Palestinians, of course, have no legal means to hold the Israeli authorities accountable for violations. They are not allowed to vote in Israeli local elections and choose who to represent them. At the same time, the Israeli government is trying to bar them from participating in Palestinian politics. In 2021, when Palestinian legislative elections were supposed to be held, Israel made it clear it would not allow Palestinian residents of Jerusalem to vote.
Palestinian political parties are also unable to operate freely in Jerusalem. Any event that is suspected of links to the PA is raided and shut down. In early January, for example, the Israeli police raided a meeting of a parents’ committee in the neighbourhood of Issawiya, where parents had gathered to discuss the shortage of teachers. Israeli officers informed them they were closing the meeting because it was a “terror summit”.
Worse still, the Israeli government has also made it clear that it is in no way committed to the status quo of the holy sites in Jerusalem. Recently, the Jordanian ambassador was violently expelled from Al-Aqsa compound by Israeli police who decided he cannot visit. This is despite the fact that Jordan holds the rights to administer that same compound and other holy sites in Jerusalem under an internationally recognised agreement.
Under the rules of the Jordan-run Jerusalem Waqf Department, non-Muslims are allowed to visit Al-Aqsa only during certain visitation hours and only if they respect the holy place. But in the past few years, we have seen more and more Jewish worshippers allowed by the Israeli police to pray in Al-Aqsa, in violation of these rules. Meanwhile, Palestinian Muslims from outside Jerusalem are regularly barred from visiting their holy place and praying.

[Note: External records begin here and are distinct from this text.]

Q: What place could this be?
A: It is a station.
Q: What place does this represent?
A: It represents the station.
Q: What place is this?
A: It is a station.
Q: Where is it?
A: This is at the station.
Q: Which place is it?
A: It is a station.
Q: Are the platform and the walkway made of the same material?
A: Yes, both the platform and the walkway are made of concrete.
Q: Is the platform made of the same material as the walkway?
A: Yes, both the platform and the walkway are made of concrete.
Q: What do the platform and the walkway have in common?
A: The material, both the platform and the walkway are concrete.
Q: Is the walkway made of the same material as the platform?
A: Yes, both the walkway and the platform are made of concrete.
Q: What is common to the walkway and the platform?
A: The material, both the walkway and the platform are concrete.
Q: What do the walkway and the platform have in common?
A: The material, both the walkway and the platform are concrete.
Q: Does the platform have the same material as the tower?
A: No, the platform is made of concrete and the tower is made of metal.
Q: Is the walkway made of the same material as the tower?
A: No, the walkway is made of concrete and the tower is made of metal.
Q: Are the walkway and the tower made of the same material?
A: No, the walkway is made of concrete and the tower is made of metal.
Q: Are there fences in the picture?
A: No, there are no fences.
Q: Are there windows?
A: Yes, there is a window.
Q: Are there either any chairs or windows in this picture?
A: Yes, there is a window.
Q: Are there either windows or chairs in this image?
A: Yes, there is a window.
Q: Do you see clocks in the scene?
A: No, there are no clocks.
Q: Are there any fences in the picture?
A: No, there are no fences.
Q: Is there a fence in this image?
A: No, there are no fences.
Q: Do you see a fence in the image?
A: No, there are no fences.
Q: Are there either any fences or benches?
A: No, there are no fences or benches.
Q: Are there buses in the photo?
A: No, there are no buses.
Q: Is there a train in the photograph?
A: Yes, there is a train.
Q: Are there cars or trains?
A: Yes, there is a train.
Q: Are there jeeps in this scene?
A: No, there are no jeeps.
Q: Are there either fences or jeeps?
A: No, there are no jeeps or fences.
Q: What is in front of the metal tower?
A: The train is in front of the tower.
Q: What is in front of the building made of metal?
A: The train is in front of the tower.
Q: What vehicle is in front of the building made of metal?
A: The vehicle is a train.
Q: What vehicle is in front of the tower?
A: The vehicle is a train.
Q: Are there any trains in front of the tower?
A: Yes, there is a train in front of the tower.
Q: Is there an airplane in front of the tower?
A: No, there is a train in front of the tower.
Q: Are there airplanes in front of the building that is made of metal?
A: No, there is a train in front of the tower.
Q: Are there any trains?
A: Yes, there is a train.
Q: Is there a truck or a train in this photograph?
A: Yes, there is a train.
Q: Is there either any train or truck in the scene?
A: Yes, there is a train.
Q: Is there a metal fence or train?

It should also come as no surprise that while dispossessing the Palestinians of their homes, proper services, and even access to their holy places, Israel is also ramping up the economic oppression of the Palestinian people in Jerusalem.
Palestinian Jerusalemites suffer from high poverty rates and economic insecurity, which is only getting worse. In East Jerusalem, an estimated 77 percent of Palestinians live under the poverty line, compared to 23 percent of Jewish residents of West Jerusalem.
Palestinian businesses in Jerusalem are being suffocated, as Israel deepens our isolation from the rest of Palestine. A system of walls and military checkpoints deny access to Jerusalem to visitors and shoppers from nearby Jerusalemite towns like Abu Dis, Al-Ram, and Hizma, as well as from the West Bank and Gaza. This isolation has been detrimental to the local economy.
In addition, Palestinian business owners face exorbitant taxes without any support from the Israeli state or the PA. This has led to the closure of at least 250 Palestinian-owned shops in recent years, according to local media.
Indeed, Jerusalem does need assistance, including financial support. The PA is hoping that the conference in Cairo will help raise much-needed funds to support the educational and healthcare sectors and give the local economy a much-needed boost of foreign investment.
But any such support – if it indeed materialises – would only bring limited, temporary relief to Jerusalemites. Our city suffers from occupation and apartheid. We need action on the political front and we need it immediately. Strongly-worded condemnation and communiques will not do.
Indeed, we Jerusalemites are known for our “sumoud” (steadfastness) and it should be celebrated at international forums like the Arab League. But under the oppression of a merciless occupier, we are getting near the limits of our resilience.
The views expressed in this article are the author’s own and do not necessarily reflect Al Jazeera’s editorial stance.